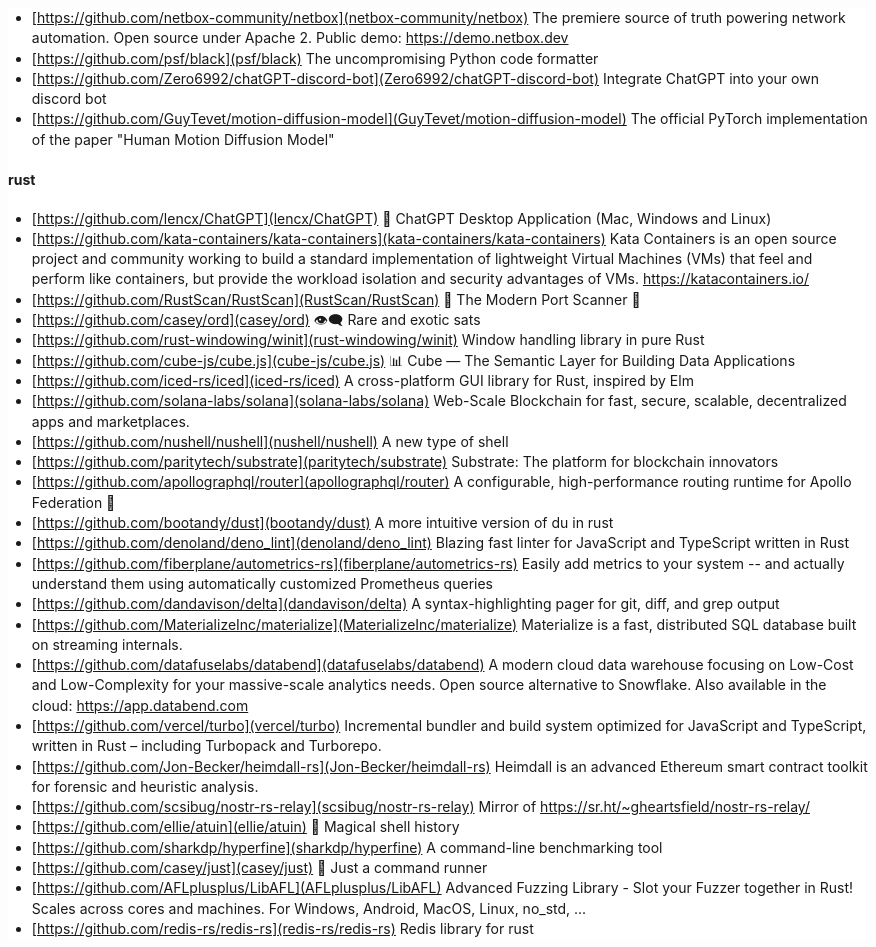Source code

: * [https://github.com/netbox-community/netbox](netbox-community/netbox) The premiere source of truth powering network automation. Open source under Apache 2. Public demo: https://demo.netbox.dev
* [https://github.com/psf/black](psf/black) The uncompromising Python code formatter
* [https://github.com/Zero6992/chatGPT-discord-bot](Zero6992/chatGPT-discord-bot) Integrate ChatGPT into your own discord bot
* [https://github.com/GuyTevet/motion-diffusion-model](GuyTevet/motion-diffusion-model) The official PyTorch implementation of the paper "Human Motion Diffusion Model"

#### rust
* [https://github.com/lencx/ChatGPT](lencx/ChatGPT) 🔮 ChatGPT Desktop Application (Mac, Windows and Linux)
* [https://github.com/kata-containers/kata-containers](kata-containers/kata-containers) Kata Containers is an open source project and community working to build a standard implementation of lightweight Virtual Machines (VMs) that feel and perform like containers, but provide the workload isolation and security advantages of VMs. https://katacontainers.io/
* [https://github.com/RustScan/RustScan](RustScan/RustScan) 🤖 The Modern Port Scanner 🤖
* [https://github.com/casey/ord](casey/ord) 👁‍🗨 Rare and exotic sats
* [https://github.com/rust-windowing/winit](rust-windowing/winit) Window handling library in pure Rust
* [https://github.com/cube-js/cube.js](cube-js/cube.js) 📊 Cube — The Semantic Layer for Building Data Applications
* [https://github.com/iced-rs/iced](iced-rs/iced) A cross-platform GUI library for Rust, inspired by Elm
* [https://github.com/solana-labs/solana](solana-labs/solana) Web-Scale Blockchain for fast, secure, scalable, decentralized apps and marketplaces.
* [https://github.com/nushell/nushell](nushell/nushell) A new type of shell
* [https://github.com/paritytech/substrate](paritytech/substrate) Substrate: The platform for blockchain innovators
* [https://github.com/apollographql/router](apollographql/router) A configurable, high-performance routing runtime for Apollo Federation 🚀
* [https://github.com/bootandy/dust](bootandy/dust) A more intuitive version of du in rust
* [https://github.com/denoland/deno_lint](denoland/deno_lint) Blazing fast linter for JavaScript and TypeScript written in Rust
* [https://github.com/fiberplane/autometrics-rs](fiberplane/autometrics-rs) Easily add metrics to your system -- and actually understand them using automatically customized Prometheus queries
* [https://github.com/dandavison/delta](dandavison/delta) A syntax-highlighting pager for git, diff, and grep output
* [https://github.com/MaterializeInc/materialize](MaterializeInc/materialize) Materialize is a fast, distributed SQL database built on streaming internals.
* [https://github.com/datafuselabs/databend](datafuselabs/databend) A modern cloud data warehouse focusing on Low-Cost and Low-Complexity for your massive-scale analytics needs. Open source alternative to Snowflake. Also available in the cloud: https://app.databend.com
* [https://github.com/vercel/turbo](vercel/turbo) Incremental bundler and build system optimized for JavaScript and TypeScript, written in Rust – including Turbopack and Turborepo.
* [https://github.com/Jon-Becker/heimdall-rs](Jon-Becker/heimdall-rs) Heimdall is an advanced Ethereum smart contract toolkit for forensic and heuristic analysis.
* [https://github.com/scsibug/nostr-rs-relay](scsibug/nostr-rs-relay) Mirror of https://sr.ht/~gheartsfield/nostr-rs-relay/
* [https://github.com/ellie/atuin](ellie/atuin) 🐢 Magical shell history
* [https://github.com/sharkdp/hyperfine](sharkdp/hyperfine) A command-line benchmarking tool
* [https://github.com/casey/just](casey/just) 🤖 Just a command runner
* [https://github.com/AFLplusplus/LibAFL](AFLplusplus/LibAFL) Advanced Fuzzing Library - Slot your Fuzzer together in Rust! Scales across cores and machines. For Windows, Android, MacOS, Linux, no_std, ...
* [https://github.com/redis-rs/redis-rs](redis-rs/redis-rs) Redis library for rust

------------------------------------------------------------------------

Gather from the entries above all lines that include the string "implementation".

:: Exercise solution ::
* [https://github.com/GuyTevet/motion-diffusion-model](GuyTevet/motion-diffusion-model) The official PyTorch implementation of the paper "Human Motion Diffusion Model"
* [https://github.com/kata-containers/kata-containers](kata-containers/kata-containers) Kata Containers is an open source project and community working to build a standard implementation of lightweight Virtual Machines (VMs) that feel and perform like containers, but provide the workload isolation and security advantages of VMs. https://katacontainers.io/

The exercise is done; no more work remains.